In 2000, Dr. Curie heard Dr. Marty Becker speak and had a revelation. "Honestly, I was struggling," Dr. Curie says. "I didn't know if this old busted-up large animal veterinarian could make the switch. But Marty helped me realize that companion animal medicine is a celebration of the bond people have with their pets."

Marty Becker weighs in

Dr. Curie realized he didn't have to be a high-tech wizard and that excellent specialists could provide the care he couldn't. "I could just practice solid, everyday medicine—good family-practice care at a good value, served up with honesty and integrity," he says.

From medicine to management

Dr. Curie's injuries didn't prevent him from thinking, so he began to focus on the business side of his practice, and this is still his primary role due to his physical limitations. He admits that when he used to encounter practice-building ideas in Veterinary Economics and from other resources, his first thought was usually, "That won't work in Jefferson, Ohio." But he implemented some of the ideas, and they did indeed work. For example, he stopped prejudging what he thought clients would pay and started offering his top recommendation—period. "I was shocked," he says. "Clients would listen and say, 'OK.' If that approach works here, it will work anywhere."

But just as Dr. Curie's goals for Country Doctor Veterinary Clinic were really starting to be realized, fate dealt him another blow when his wife filed for divorce. The protracted legal battle left him with frozen assets and the reality that both he and his practice needed to survive on cash flow. "I was forced to take a hard look at the financial details—all of them," he says. As a result, he developed a crystal-clear vision of where he wanted the practice to go.

Country Doctor's vision

Dr. Curie also came to believe in seeking expert advice to help diagnose his management "diseases" before they became terminal. "Veterinarians get frustrated with clients who wait until their pet is almost dead before bringing it in," he says. "Yet too often we allow our business to suffer through years of chronic mismanagement disease before taking it to the doctor."

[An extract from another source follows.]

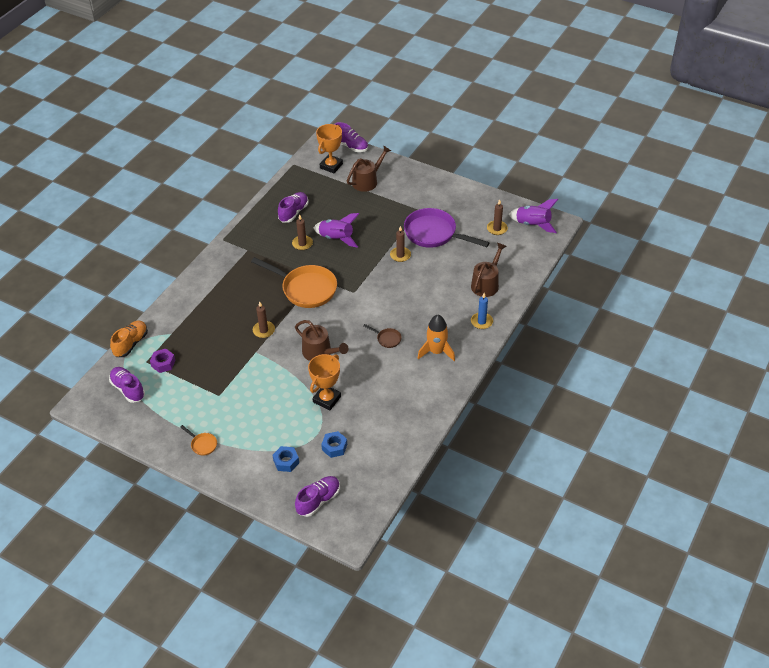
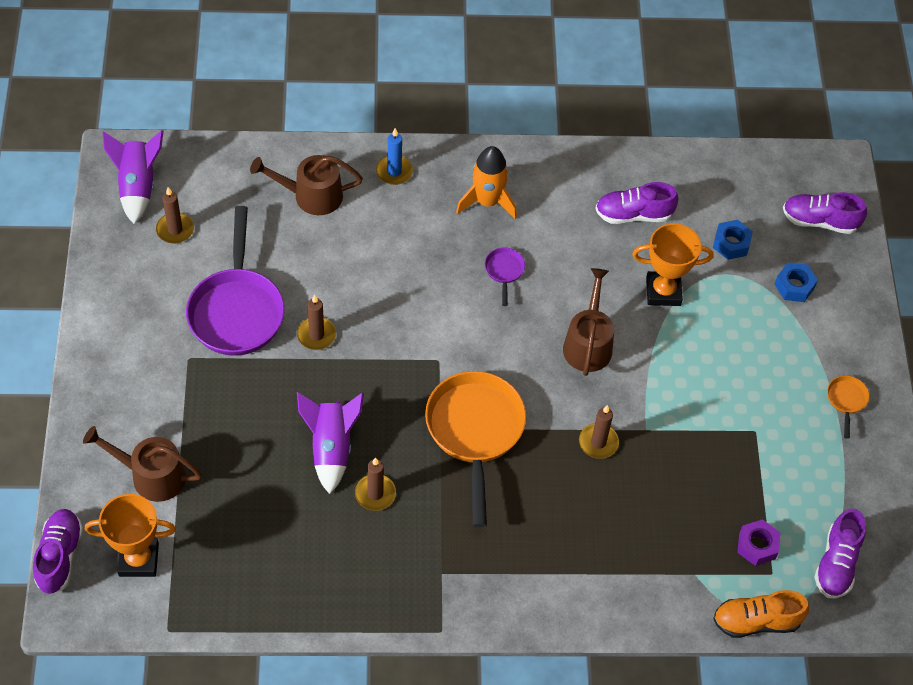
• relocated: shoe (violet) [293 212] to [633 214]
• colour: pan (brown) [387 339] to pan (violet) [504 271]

With this in mind, Dr. Curie hired my firm to help him understand the details of his fiscal health and develop a treatment plan for the business of his practice. After a thorough analysis of his financial statements and production reports from his veterinary software (see "Country Doctor's Financial Transformation") and extensive discussion of the results, we identified the areas of opportunity for growth and developed the initial stages of his business plan, as summarized in "Strategy for Fiscal Well-Being," below.

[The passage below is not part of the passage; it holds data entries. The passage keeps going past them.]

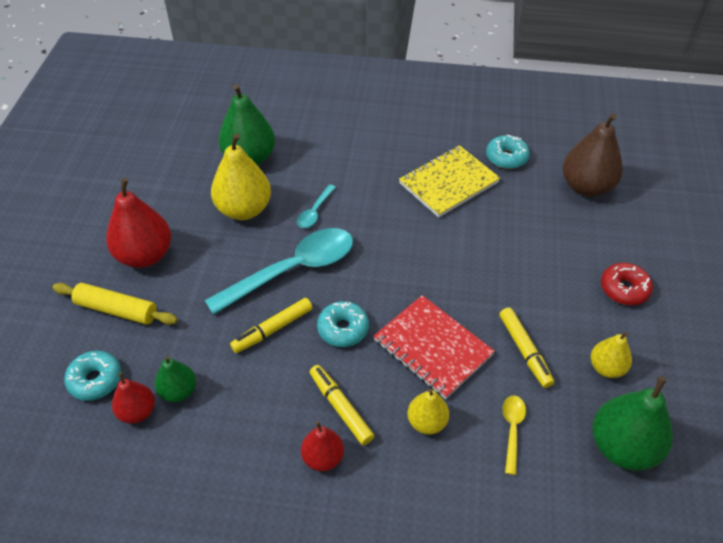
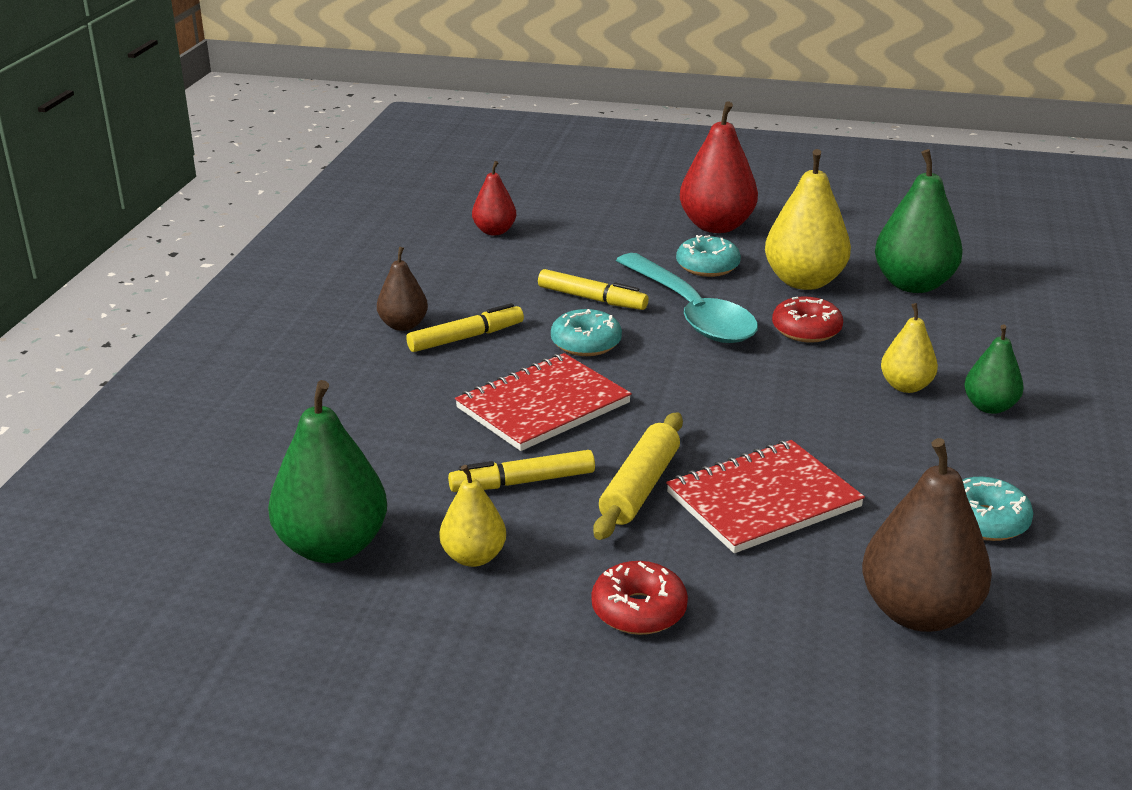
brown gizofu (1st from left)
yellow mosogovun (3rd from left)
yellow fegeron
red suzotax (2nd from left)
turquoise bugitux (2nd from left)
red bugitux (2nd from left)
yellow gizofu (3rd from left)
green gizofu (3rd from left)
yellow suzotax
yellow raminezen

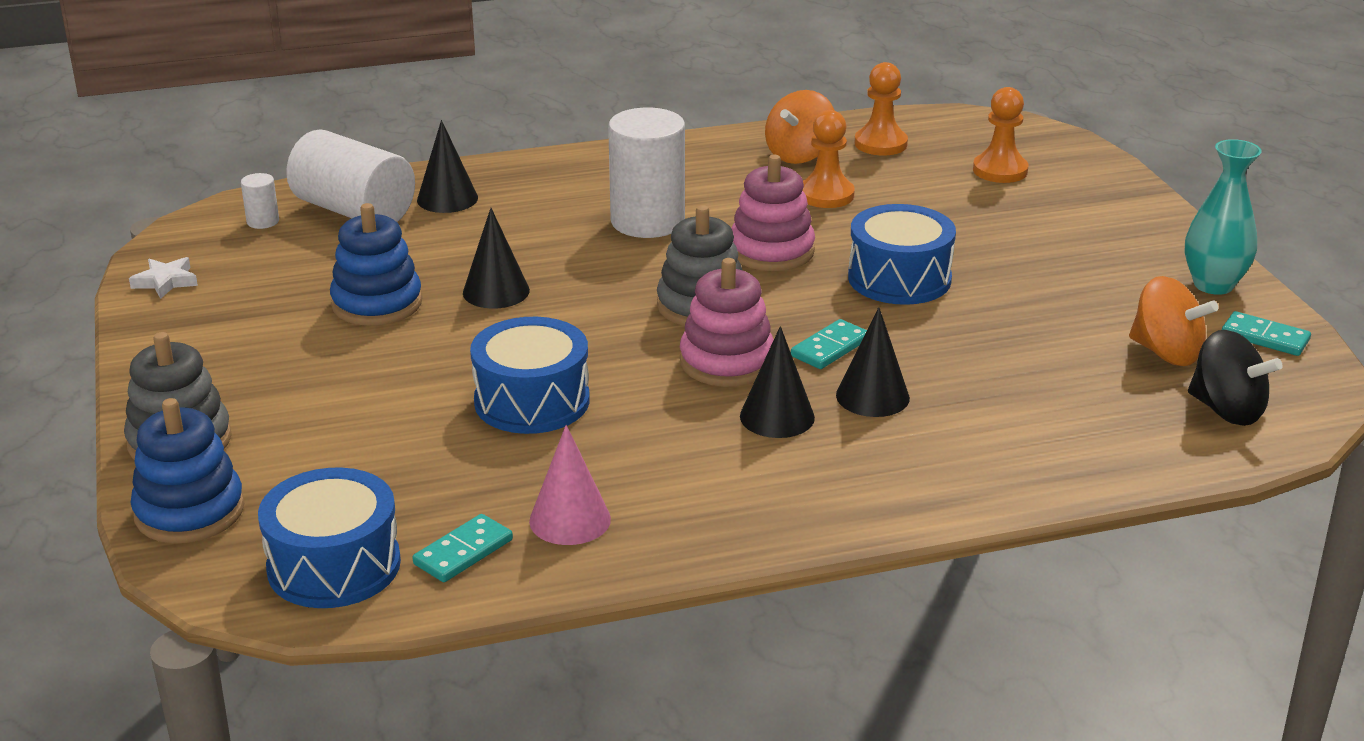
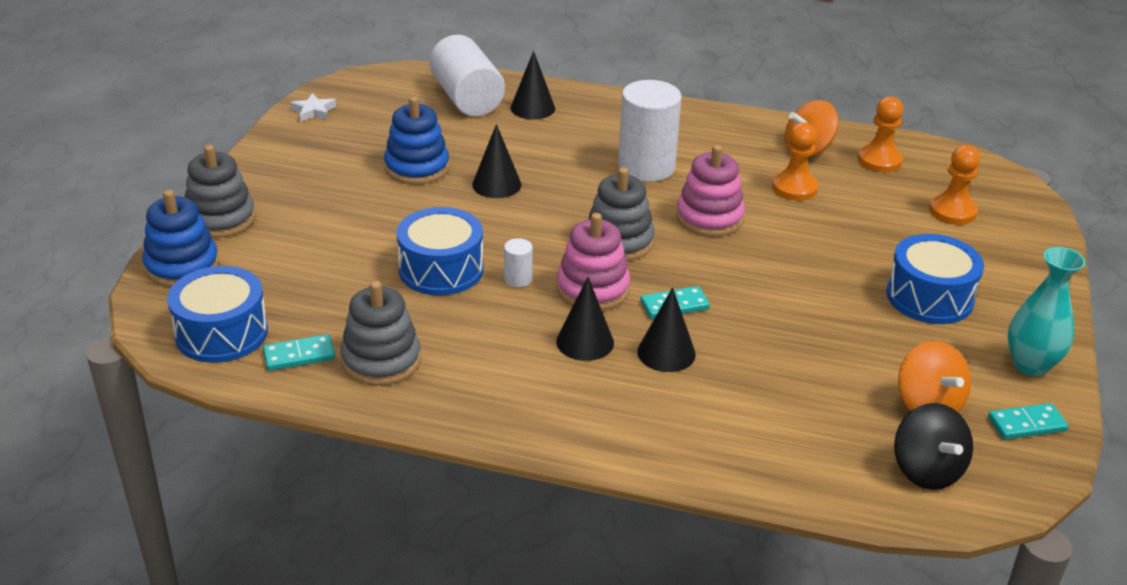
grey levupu (2nd from left)
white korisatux (2nd from left)
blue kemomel (3rd from left)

Country Doctor's financial transformation

From average to thriving

Since embarking on this program, the practice's improvement has been slow and steady. No magic, no silver bullets, just an unwavering resolve by Dr. Curie and his team to stick close to the vision for the practice and focus on the mission—to celebrate the bond between people and pets. Country Doctor Veterinary Clinic's focus is true: excellence in family-practice pet healthcare and five-star client service. Revenue for 2007 is on target to increase by 50 percent over the past two years.

Strategy for fiscal well-being

But Dr. Curie says the most important transformation has come not from implementing a specific management strategy or participating in a certain financial exercise. Rather, he says, it's involved a hard look inward. "I can tell you that the biggest change in my practice is the man in the mirror," he says. "I'm still not very good at the management side of things. But I'm a much improved version of the me 10 years ago."

The soul of the practice

As a result, the practice's new-client growth rate is "phenomenal," he says. "Most new clients tell us they chose our practice because they heard we're honest. I can't think of a better reason for them to come."